The report said that after Vonmeyer went home from the Byron Center without being diagnosed, she developed slurred speech and problems with balance and was rushed to the hospital four times over the next two weeks.
During her fourth visit on January 26th, she did not leave the hospital until her death on February 19th.
“The five-week decline was really rapid,” Gary Fonmire, her high school sweetheart and husband of 34 years, told MLive.
Metro Health doctors performed a lumbar puncture and ultimately diagnosed her with Creutzfeldt-Jakob disease. The disease is a rare degenerative brain disease that is always fatal and has no cure, the newspaper reported.
Its victims are also mostly random.
“Once they got the confirmed diagnosis of CJD, at that point they stopped all treatment and IV fluids because there was nothing they could do for her,” Vonmaier, 55, told MLive.
“At that point, it was all about peace and dignity,” he added of his wife, a mother of two and grandmother of three.
Doctors called for an “urgent investigation” after Corewell Health confirmed five cases in West Michigan in a year, suspecting a cluster.
The disease, which usually affects older people, is caused when proteins misfold and clump together, creating holes in the brain and can cause symptoms such as memory loss, speech problems, balance problems, and jerky movements. It causes associated dementia.
Researchers don’t know why the protein acts the way it does, but the disorder is known as prion disease, and those affected rapidly deteriorate and die within a few months.
“Unfortunately, for almost everyone, this is a very rapid progression,” said Brian Appleby, director of the National Prion Disease Pathology Surveillance Center.
About 85% of cases occur without an obvious cause, and most of the rest are reported to be “sporadic” because they are caused by genetic mutations in the prion protein, according to MLive.
Although it is not the same disease, less than 1% of cases of the variant have been caused by patients eating contaminated beef from animals infected with mad cow disease, another prion disease.
“It damages the brain. It kills brain cells. We don’t necessarily know why,” Appleby said.
In the United States, CJD affects 1 to 2 people per million per year, but the risk increases with age, affecting 5 people per million over the age of 55.
One in every 6,000 deaths in the country is caused by this rare disease, he told the media.
There is no cure for CJ, but one treatment tested on patients in the UK six years ago showed “promising early results” and clinical trials are reportedly underway in the US. .
The U.S. Centers for Disease Control said it was aware of the Michigan case report, noting that “several cases of sporadic CJD may be diagnosed in a given area at about the same time, purely by chance.” , MLIve reported, citing epidemiologist Ryan Maddox.
The state Department of Health and Human Services said the findings were not surprising given the “broad geographic scope defined in the paper” and the size of Corewell’s footprint.
“Michigan’s CJD case numbers continue to remain within our expectations, although there is some variation from year to year,” the agency said in a statement.

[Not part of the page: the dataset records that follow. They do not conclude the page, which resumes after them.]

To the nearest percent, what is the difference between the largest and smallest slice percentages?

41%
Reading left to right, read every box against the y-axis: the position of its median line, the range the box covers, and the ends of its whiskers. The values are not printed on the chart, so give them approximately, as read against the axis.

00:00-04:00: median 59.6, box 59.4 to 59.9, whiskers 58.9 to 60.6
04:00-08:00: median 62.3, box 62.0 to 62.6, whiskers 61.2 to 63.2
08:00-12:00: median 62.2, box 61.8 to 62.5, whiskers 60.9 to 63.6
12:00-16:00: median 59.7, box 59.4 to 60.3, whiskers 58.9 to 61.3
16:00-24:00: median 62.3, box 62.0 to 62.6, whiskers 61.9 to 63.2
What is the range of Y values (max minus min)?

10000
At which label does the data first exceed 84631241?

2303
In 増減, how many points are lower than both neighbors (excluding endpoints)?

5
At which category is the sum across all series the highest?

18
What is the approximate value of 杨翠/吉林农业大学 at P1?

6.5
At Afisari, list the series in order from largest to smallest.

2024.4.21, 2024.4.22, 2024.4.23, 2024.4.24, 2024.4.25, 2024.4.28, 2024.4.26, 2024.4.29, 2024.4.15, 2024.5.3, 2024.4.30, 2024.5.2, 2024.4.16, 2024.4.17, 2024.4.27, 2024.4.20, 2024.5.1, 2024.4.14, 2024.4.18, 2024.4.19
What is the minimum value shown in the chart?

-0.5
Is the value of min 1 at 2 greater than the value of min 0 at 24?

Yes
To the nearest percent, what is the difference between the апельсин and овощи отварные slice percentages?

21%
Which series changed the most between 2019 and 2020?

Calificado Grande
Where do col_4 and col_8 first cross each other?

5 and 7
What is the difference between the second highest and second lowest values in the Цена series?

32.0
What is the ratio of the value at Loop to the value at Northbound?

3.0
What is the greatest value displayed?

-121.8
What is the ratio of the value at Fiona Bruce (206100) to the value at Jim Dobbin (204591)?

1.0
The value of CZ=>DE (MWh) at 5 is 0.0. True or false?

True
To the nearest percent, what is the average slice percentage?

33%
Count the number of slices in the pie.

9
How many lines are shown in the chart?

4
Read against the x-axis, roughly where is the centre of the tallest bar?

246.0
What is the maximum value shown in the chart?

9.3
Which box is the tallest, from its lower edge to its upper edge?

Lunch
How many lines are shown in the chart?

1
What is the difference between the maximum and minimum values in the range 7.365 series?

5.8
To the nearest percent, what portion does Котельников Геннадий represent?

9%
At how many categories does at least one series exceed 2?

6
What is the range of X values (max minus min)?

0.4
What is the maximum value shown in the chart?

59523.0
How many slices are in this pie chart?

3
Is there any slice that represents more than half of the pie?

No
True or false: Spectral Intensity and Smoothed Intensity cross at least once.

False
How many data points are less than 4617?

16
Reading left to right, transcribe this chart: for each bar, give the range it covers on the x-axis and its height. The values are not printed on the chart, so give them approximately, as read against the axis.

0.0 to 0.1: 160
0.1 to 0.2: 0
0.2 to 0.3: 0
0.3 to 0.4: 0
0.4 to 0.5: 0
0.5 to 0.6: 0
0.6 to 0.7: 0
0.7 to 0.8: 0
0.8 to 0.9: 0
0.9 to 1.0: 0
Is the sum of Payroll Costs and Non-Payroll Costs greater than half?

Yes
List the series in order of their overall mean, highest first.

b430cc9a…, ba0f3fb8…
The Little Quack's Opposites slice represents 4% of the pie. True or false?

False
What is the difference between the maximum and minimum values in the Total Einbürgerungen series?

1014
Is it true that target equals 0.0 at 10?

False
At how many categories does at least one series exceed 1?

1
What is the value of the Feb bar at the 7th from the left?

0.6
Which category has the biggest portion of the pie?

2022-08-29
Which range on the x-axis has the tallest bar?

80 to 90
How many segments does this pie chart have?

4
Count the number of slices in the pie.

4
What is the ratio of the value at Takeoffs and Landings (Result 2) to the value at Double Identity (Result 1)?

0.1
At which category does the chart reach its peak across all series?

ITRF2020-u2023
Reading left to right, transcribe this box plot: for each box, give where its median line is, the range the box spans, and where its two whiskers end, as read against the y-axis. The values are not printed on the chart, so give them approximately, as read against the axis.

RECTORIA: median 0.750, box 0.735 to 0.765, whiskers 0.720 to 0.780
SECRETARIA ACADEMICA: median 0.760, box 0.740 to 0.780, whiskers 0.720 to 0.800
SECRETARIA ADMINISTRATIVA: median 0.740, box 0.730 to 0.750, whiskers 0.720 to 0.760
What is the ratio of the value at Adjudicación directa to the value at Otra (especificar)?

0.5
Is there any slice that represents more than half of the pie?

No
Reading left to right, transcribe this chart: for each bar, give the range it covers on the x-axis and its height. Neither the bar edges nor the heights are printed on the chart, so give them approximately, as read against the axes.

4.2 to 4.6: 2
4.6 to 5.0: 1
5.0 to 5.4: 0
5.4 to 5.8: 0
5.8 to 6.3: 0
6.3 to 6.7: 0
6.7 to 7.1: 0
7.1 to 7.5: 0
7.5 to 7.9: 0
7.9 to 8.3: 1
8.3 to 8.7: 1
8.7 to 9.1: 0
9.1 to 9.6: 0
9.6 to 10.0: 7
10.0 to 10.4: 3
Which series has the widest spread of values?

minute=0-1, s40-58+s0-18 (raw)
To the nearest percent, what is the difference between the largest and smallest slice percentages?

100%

According to federal data, the number of annual infections has jumped from 238 to 538 over 20 years, but the rate has remained the same after adjusting for age.
Von Mayer said he is trying to tell more people about the disease to allow for research, treatment and a cure.
“This obviously doesn’t affect a lot of people, but it’s very aggressive, very debilitating, very impactful,” he told MLive. “The ultimate motivation will certainly be to find a cure.”